Community members in the Rancho Bernardo area are annoyed and frustrated over suspected data thieves at gas stations.
Over the past few months, dozens have shared their stories and suspicions on social media of credit card skimmers at their neighborhood pumps.
Some even numbered themselves as victims on a Facebook thread.
“My wife had said to be careful,” Rancho Bernardo resident Peter Califano told NBC 7. “I don’t know why I thought I wouldn’t get hit by it.”
Califano said not long after filling up at a 76 gas station last week on Rancho Bernardo Road, he noticed additional charges to his account: $99 in Ontario, California and $100 in Anaheim.
“I’ve never been to Ontario in my entire life and I haven’t been to Anaheim in a while,” said Califano.
The manager of that 76 declined to comment to NBC 7 and referred us to its parent company, United Pacific, who did not return our calls.
Law enforcement could not confirm if any skimming devices discovered in the area.
The San Diego County Sheriff’s Department said their Poway station and 4S Ranch substation hadn’t reported any skimming incidents, before saying the specific area is under San Diego Police jurisdiction.
The San Diego Police Department also couldn’t confirm any card skimming incidents in the area, but said the San Diego Regional Fraud Task Force -- of which the U.S. Secret Service is a part -- usually handles these types of crimes.

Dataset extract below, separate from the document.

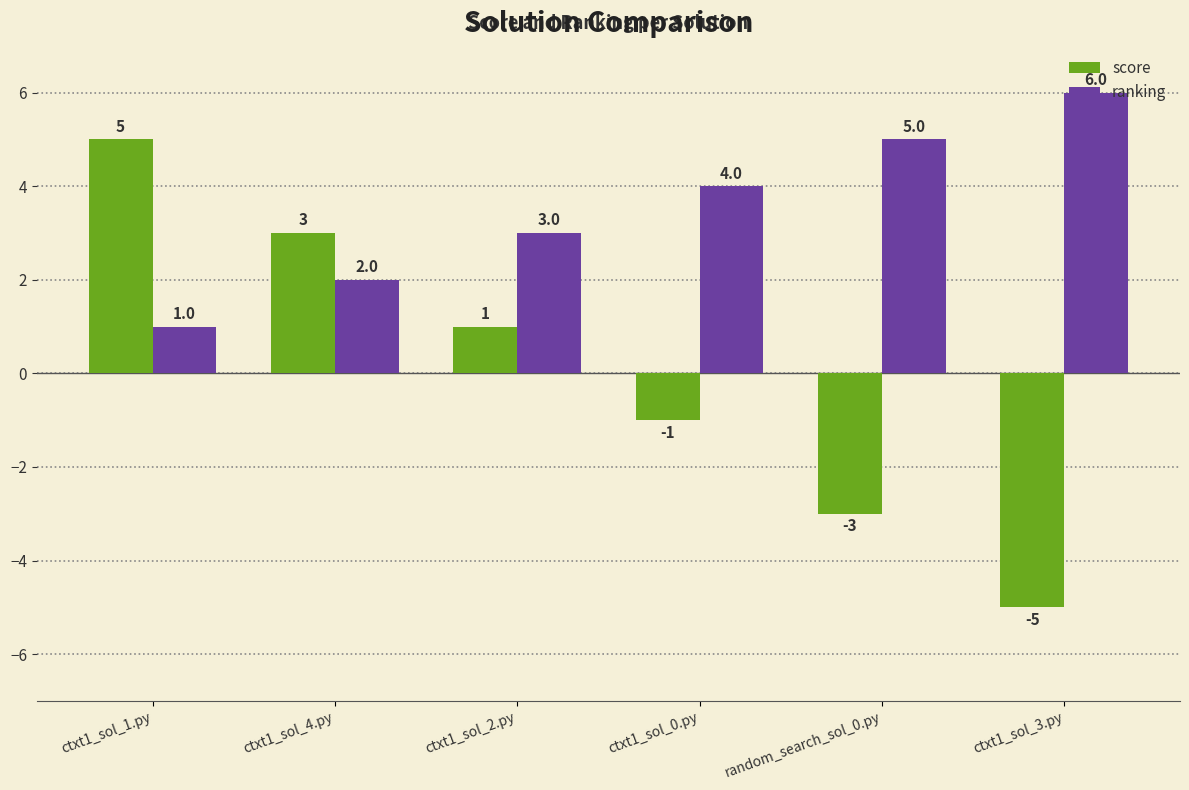

At which label is ranking closest to 3?

ctxt1_sol_2.py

Jim Anderson, Special Agent in Charge with the San Diego Secret Service Field Office, said his agents could not confirm reports of skimming devices found at that 76 or others in the area.
But experts say make no mistake, skimming is happening.
“All the time, it happens everywhere,” explained Todd Lane, President of California Coast Credit Union.
Lane says he hears it from his customers constantly and he points out skimmers are getting more and more sophisticated.
“They’re putting devices that go inside where you slide your card, and they’re very small, they’re home made,” he said.
Lane added the skimmers usually collect data from a card’s magnetic strip rather than a harder-to-crack chip, and most gas pumps only read the strips.
“When I got to a gas station, I always go inside and pay. I never pay at the pump. I know it’s inconvenient, but if you want to protect your data and your money, that’s the place to go,” he said.
Lane also advises consumers to be aware of their surroundings, hide their pins from potential hidden cameras, and if necessary, pay with cash.